- Kevin Hassett, former Trump economic adviser, argues the Federal Reserve still has ample space to lower interest rates further.
- The Fed cut rates by 25 basis points in December 2025 to 3.50%–3.75%, marking its third consecutive reduction amid internal dissent.
- Market reaction has been positive, with equities rallying, but the Fed signals uncertainty about future cuts as inflation remains slightly above target.
Kevin Hassett, who chaired the White House Council of Economic Advisers under President Trump, recently contended that the Federal Reserve has "plenty of room" to continue cutting interest rates. His comments come as the central bank navigates a cautious easing cycle, having lowered the federal funds rate by 25 basis points in December 2025 to 3.50%–3.75%—the lowest level since 2022.
That move, the third straight cut, wasn't without controversy. Three FOMC members dissented, the largest split since 2019, with some pushing for a bigger reduction and others preferring to hold steady. According to people familiar with the discussions, the internal debate reflects heightened uncertainty over the economic outlook. The FOMC statement explicitly referenced the "extent and timing" of any further adjustments, offering no guarantees of continued easing.
"The policy rate is still well above zero and above many estimates of the neutral rate," Hassett noted, aligning his view with those who see monetary policy as somewhat restrictive despite recent cuts. Inflation, while cooled from earlier peaks, remains slightly above the Fed's 2% target, giving officials pause. In background briefings, Fed insiders have emphasized a data-dependent approach, wary of re-igniting price pressures.
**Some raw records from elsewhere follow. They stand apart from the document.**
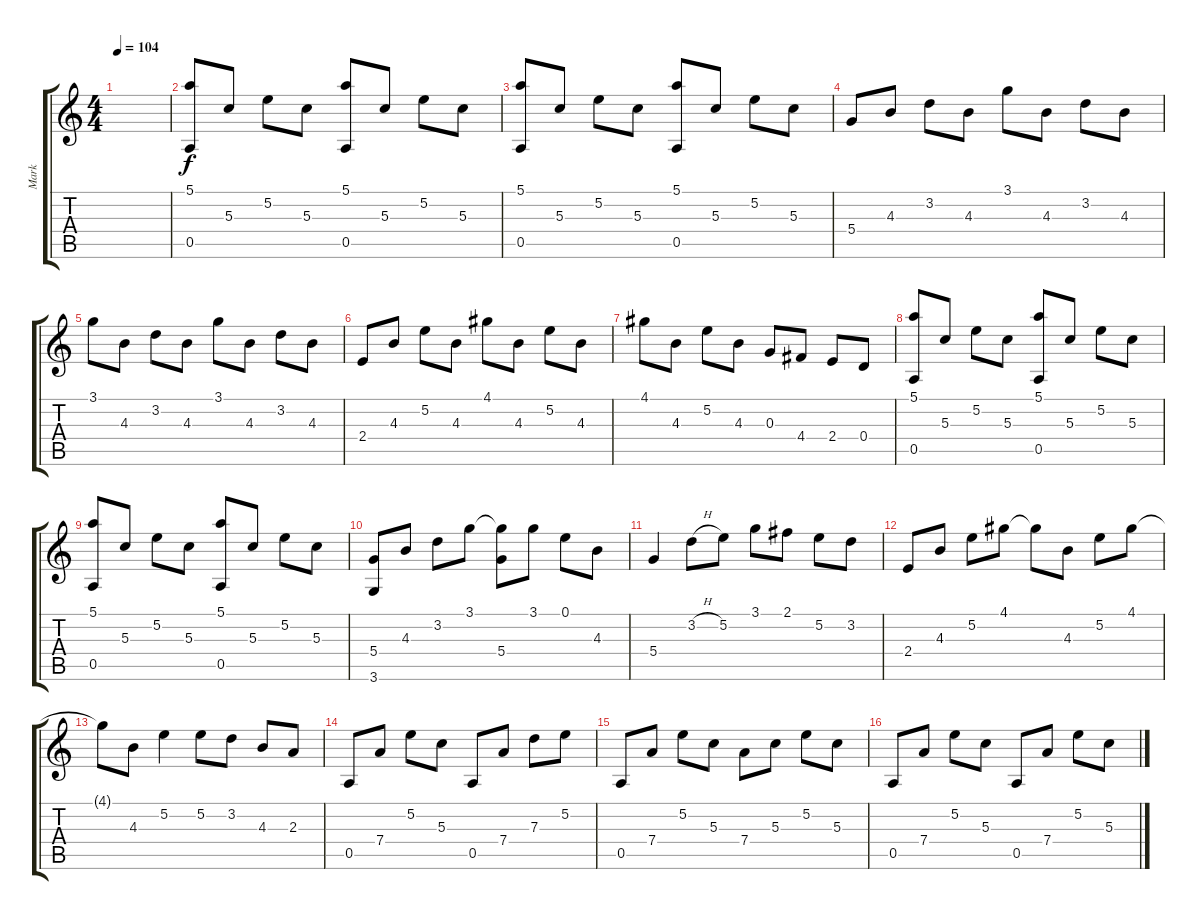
\track ("Mark" "Mark") {instrument acousticguitarsteel}
\staff {score tabs}
\tuning (E4 B3 G3 D3 A2 E2) {hide}
\ts (4 4)
\tempo 104
\clef g2
\ks c
|
(5.1 0.5).8 5.3.8 5.2.8 5.3.8 (5.1 0.5).8 5.3.8 5.2.8 5.3.8 |
(5.1 0.5).8 5.3.8 5.2.8 5.3.8 (5.1 0.5).8 5.3.8 5.2.8 5.3.8 |
5.4.8 4.3.8 3.2.8 4.3.8 3.1.8 4.3.8 3.2.8 4.3.8 |
3.1.8 4.3.8 3.2.8 4.3.8 3.1.8 4.3.8 3.2.8 4.3.8 |
2.4.8 4.3.8 5.2.8 4.3.8 4.1.8 4.3.8 5.2.8 4.3.8 |
4.1.8 4.3.8 5.2.8 4.3.8 0.3.8 4.4.8 2.4.8 0.4.8 |
(5.1 0.5).8 5.3.8 5.2.8 5.3.8 (5.1 0.5).8 5.3.8 5.2.8 5.3.8 |
(5.1 0.5).8 5.3.8 5.2.8 5.3.8 (5.1 0.5).8 5.3.8 5.2.8 5.3.8 |
(5.4 3.6).8 4.3.8 3.2.8 3.1.8 (3.1{t} 5.4).8 3.1.8 0.1.8 4.3.8 |
5.4.4 3.2{h}.8 5.2.8 3.1.8 2.1.8 5.2.8 3.2.8 |
2.4.8 4.3.8 5.2.8 4.1.8 4.1{t}.8 4.3.8 5.2.8 4.1.8 |
4.1{t}.8 4.3.8 5.2.4 5.2.8 3.2.8 4.3.8 2.3.8 |
0.5.8 7.4.8 5.2.8 5.3.8 0.5.8 7.4.8 7.3.8 5.2.8 |
0.5.8 7.4.8 5.2.8 5.3.8 7.4.8 5.3.8 5.2.8 5.3.8 |
0.5.8 7.4.8 5.2.8 5.3.8 0.5.8 7.4.8 5.2.8 5.3.8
Markets, however, have embraced the dovish tilt. Equities rallied after the December decision, with the S&P 500 nearing record levels and the Dow Jones Industrial Average rising sharply. Lower rates are starting to filter through to borrowers, with mortgage and refinancing costs easing from recent highs, according to industry analysts. One mortgage lender, speaking on condition of anonymity, said, "We're seeing incremental relief, but volatility persists as investors reassess the path ahead."
Hassett's framing taps into a broader political context. With Chair Jerome Powell's term ending in mid-2026 and President Trump expected to name a successor early that year, monetary policy faces intense scrutiny. Hassett, a prominent Republican voice, implicitly supports a more growth-oriented stance, arguing that further cuts are economically justifiable to support a sluggish labor market and modest GDP growth.
Yet, the Fed's own projections tell a more restrained story. The December "dot plot" indicated only one additional cut in 2026, underscoring a relatively hawkish stance compared to market hopes. Analysts from firms like Nuveen (NUV) and Fidelity (FNF) suggest the Fed is near the end of this easing cycle, shifting to a wait-and-see mode. "What institutional investors are really focused on is stability," one portfolio manager said, echoing concerns about premature easing.
Looking ahead, the debate hinges on inflation dynamics. If price gains drift sustainably toward 2%, today's rates could mark a transition to a lower, more neutral regime. But if inflation re-accelerates, the Fed may have to pause or reverse cuts—contradicting Hassett's argument that there's "plenty of room" without risk. For now, households and businesses are watching closely, as lower borrowing costs could ease financing for interest-sensitive sectors like housing and autos, while savers may see diminished yields on deposits.
Correction: An earlier version misstated the number of dissenting FOMC members; it was three, not two.